(What you need to do): Using the material below, print the line that contains "phone [275,358,308,393] ->", the line that contains "black jar [247,333,289,388]", and every line in between, exactly and nothing else.

--- START ---

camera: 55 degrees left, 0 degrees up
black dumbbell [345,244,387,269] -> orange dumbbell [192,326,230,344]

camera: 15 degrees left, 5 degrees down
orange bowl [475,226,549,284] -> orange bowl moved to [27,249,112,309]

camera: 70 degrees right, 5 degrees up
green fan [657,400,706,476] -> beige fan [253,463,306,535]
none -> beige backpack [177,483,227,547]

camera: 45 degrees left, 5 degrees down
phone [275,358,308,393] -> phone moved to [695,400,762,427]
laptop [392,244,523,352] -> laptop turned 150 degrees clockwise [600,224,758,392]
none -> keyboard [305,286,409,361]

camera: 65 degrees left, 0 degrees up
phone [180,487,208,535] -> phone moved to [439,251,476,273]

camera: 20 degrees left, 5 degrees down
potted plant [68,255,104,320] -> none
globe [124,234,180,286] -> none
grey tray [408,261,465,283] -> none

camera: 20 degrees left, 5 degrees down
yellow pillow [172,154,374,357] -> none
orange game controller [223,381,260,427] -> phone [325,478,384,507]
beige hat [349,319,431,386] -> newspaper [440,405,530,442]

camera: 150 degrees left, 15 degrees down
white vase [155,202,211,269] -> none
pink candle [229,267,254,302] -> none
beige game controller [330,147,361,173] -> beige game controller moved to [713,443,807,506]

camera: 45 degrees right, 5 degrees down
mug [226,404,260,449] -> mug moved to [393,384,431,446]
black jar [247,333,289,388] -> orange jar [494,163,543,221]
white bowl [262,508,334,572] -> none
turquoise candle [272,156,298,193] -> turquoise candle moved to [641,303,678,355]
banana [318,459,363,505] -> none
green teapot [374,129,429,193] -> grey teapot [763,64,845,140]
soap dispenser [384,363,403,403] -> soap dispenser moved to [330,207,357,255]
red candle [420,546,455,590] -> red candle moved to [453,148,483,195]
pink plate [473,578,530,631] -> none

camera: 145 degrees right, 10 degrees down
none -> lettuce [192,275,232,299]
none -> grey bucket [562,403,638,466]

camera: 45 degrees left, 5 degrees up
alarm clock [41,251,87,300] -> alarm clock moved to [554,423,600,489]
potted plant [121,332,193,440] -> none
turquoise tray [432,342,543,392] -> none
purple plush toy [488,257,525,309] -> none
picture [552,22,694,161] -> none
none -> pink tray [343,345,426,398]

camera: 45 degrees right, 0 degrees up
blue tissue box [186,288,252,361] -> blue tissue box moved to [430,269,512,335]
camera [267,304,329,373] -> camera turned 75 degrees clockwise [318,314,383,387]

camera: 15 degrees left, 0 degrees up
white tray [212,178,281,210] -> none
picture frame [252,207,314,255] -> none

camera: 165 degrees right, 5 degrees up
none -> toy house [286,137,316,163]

--- END ---

(Task response):
phone [275,358,308,393] -> phone moved to [695,400,762,427]
laptop [392,244,523,352] -> laptop turned 150 degrees clockwise [600,224,758,392]
none -> keyboard [305,286,409,361]

camera: 65 degrees left, 0 degrees up
phone [180,487,208,535] -> phone moved to [439,251,476,273]

camera: 20 degrees left, 5 degrees down
potted plant [68,255,104,320] -> none
globe [124,234,180,286] -> none
grey tray [408,261,465,283] -> none

camera: 20 degrees left, 5 degrees down
yellow pillow [172,154,374,357] -> none
orange game controller [223,381,260,427] -> phone [325,478,384,507]
beige hat [349,319,431,386] -> newspaper [440,405,530,442]

camera: 150 degrees left, 15 degrees down
white vase [155,202,211,269] -> none
pink candle [229,267,254,302] -> none
beige game controller [330,147,361,173] -> beige game controller moved to [713,443,807,506]

camera: 45 degrees right, 5 degrees down
mug [226,404,260,449] -> mug moved to [393,384,431,446]
black jar [247,333,289,388] -> orange jar [494,163,543,221]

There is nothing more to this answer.